Although moving a litte more slowly and stiffly than his veteran counterparts, Tito said he was feeling fine and was not having much trouble adapting to the free-falling sensation of microgravity.
"I don't know about this adaptation that they talk about. I'm already adapted," said the California tycoon, who paid Russia as much as $20 million to make the trip despite protests from NASA and the other international station partners.
RSC Energia director Yuri Semyonov at Mission Control said that Tito on Sunday "wasn't feeling himself" but after taking some medicine he felt better.
About half of all first-time space fliers suffer a form of motion sickness that usually disappears in two or three days.
And according to cosmonauts present at the control center, Tito will only get better as he logs more time in space."Looking at Tito overall he is doing quite all right, considering that the International Space Station is bigger than the Soyuz spacecraft. So he certainly needs some time to adapt himself both to weightlessness and moving in weightlessness," said Victor Afanasiev, Musabayev's back up commander.
Flying on autopilot, the Soyuz TM-32 eased up to space station Alpha and connected to a port on the frontier outpost's Zarya module at 3:58 a.m. EDT, less than 15 hours after shuttle Endeavour undocked from a nearby port at the end of the Destiny science module.
A couple of minor problems with an infrared sensor and the automatic docking system cropped up but did not interfere with the docking.
"OK, guys, we can congratulate you with your wonderful job. Now you can be happy," a flight controller told the Soyuz crew after the docking.

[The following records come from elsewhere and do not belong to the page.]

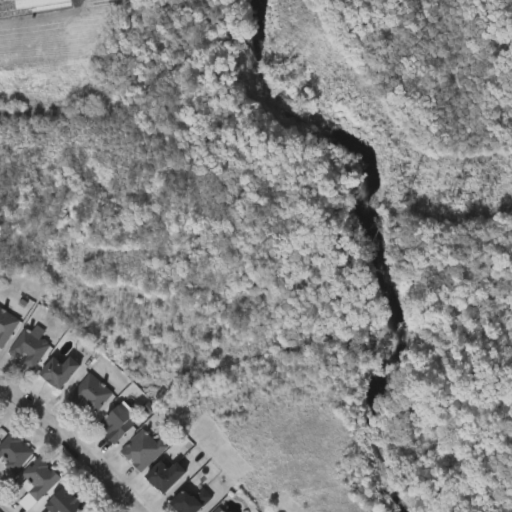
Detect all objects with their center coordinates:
building: (7, 325)
building: (0, 338)
building: (29, 348)
building: (13, 364)
building: (61, 370)
building: (41, 389)
building: (92, 393)
building: (72, 411)
building: (117, 423)
building: (99, 441)
road: (71, 442)
building: (142, 448)
building: (13, 450)
building: (124, 467)
building: (5, 470)
building: (167, 473)
building: (39, 478)
building: (147, 493)
building: (21, 495)
building: (192, 500)
building: (65, 501)
road: (4, 507)
building: (49, 508)
building: (176, 509)
building: (220, 509)
building: (8, 511)
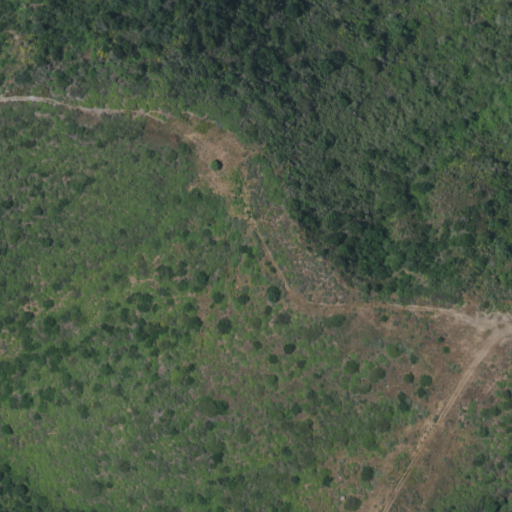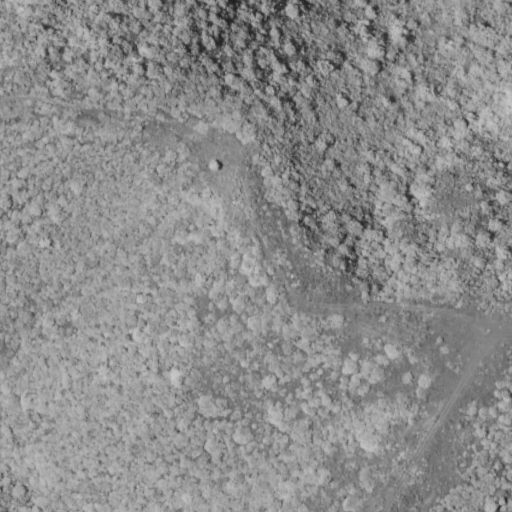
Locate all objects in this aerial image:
road: (441, 413)
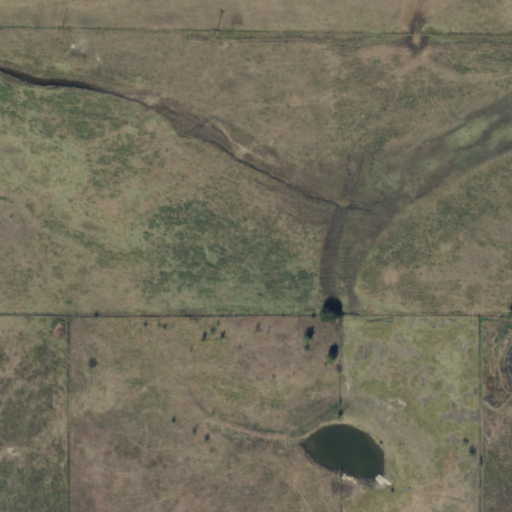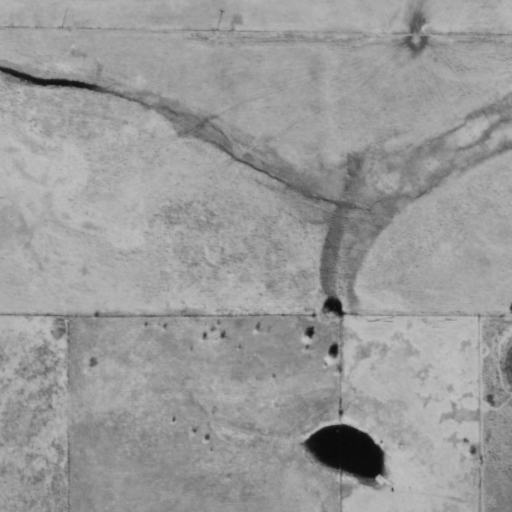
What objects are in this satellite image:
road: (464, 491)
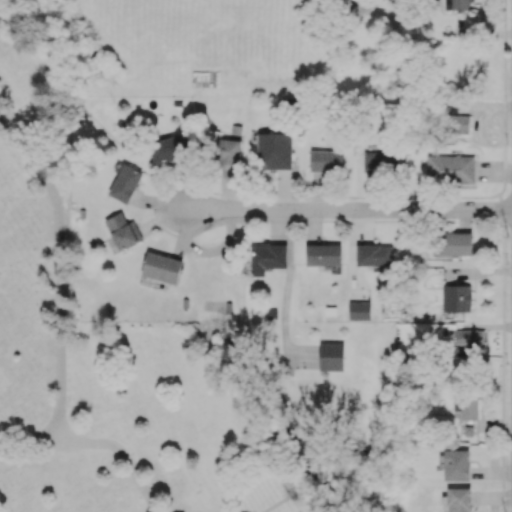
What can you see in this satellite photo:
building: (462, 4)
building: (448, 105)
building: (455, 123)
building: (168, 148)
building: (274, 150)
building: (326, 160)
building: (380, 160)
building: (450, 169)
building: (125, 183)
road: (348, 210)
building: (122, 230)
building: (455, 243)
building: (323, 254)
building: (374, 255)
building: (267, 258)
building: (161, 267)
road: (59, 268)
building: (456, 298)
building: (359, 310)
building: (468, 336)
park: (102, 348)
building: (331, 356)
building: (466, 406)
road: (97, 442)
building: (456, 464)
building: (458, 499)
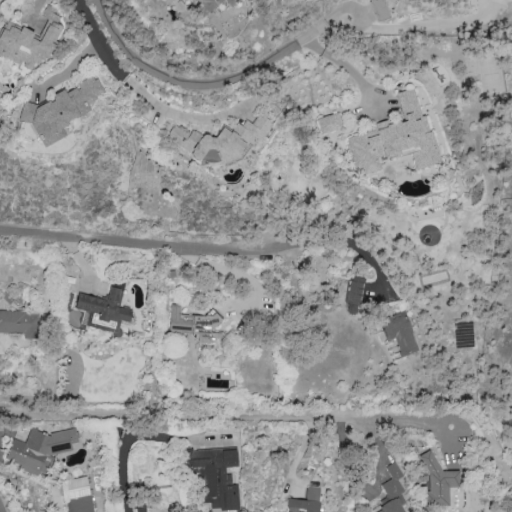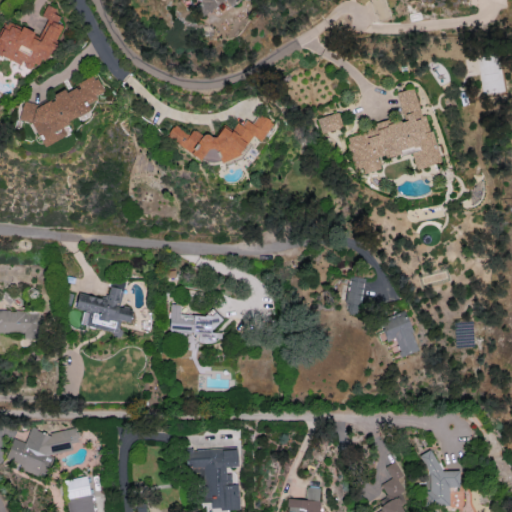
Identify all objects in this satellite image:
building: (209, 5)
road: (96, 37)
building: (29, 40)
road: (211, 81)
building: (60, 109)
road: (177, 113)
building: (328, 122)
building: (394, 137)
building: (219, 139)
road: (132, 237)
road: (336, 240)
road: (277, 246)
building: (353, 294)
building: (103, 310)
building: (19, 322)
building: (192, 323)
building: (398, 332)
road: (216, 412)
building: (39, 448)
road: (122, 454)
building: (437, 480)
building: (391, 490)
building: (77, 494)
building: (304, 501)
building: (140, 509)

"Thank you very much for your support," replied Musabayev.
After leak checks and a momentary problem opening the hatch between the Soyuz spacecraft and the station, the three taxi crew members were able to float into Alpha, where they were greeted first by Expedition Two commander Yuri Usachev.
"We're so glad they're finally here so we have guests in our house. They're in good shape and we're really hopeful that our cooperation will be fruitful," Usachev said.
Despite the sour feelings NASA has expressed about Tito's presence on this flight, the U.S. station crewmembers -- which includes flight engineers Susan Helms and Jim Voss -- promised to extend every hospitality to their visitors.
"We will welcome aboard anyone who is providing a service to us," Helms has repeatedly said during the past few months and proved it on Monday, greeting Tito and his crewmates with smiles.
The service: Delivering a Soyuz spacecraft that would be used as a lifeboat for the three-member crew if a serious problem suddenly developed and the expedition was forced to abandon ship.
This new Soyuz replaces an identical lifeboat currently docked to the end of the Zvezda service module. The older Soyuz carried the Expedition One crew to the station and has been at the station since November 2, 2000.
During the next five days the six crewmembers onboard will transfer equipment from the new Soyuz to the outpost as well as the old Soyuz. It'll undock on Saturday and land two days later.
Russian flight rules call for Soyuz lifeboats to be replaced every six months because the rocket propellant stored inside the ships degrades over time, so a new Soyuz must be sent up twice a year.
The taxi crew lifted off from the Baikonur Cosmodrome in Kazakhstan early Saturday to begin a standard two-day chase of Alpha.
Problems with the station's computers this week threatened to delay the docking until Tuesday, but a green light from NASA's Mission Control in Houston late Saturday cleared the way for Russian controllers to continue maneuvering the Soyuz capsule into position to join with the station this morning.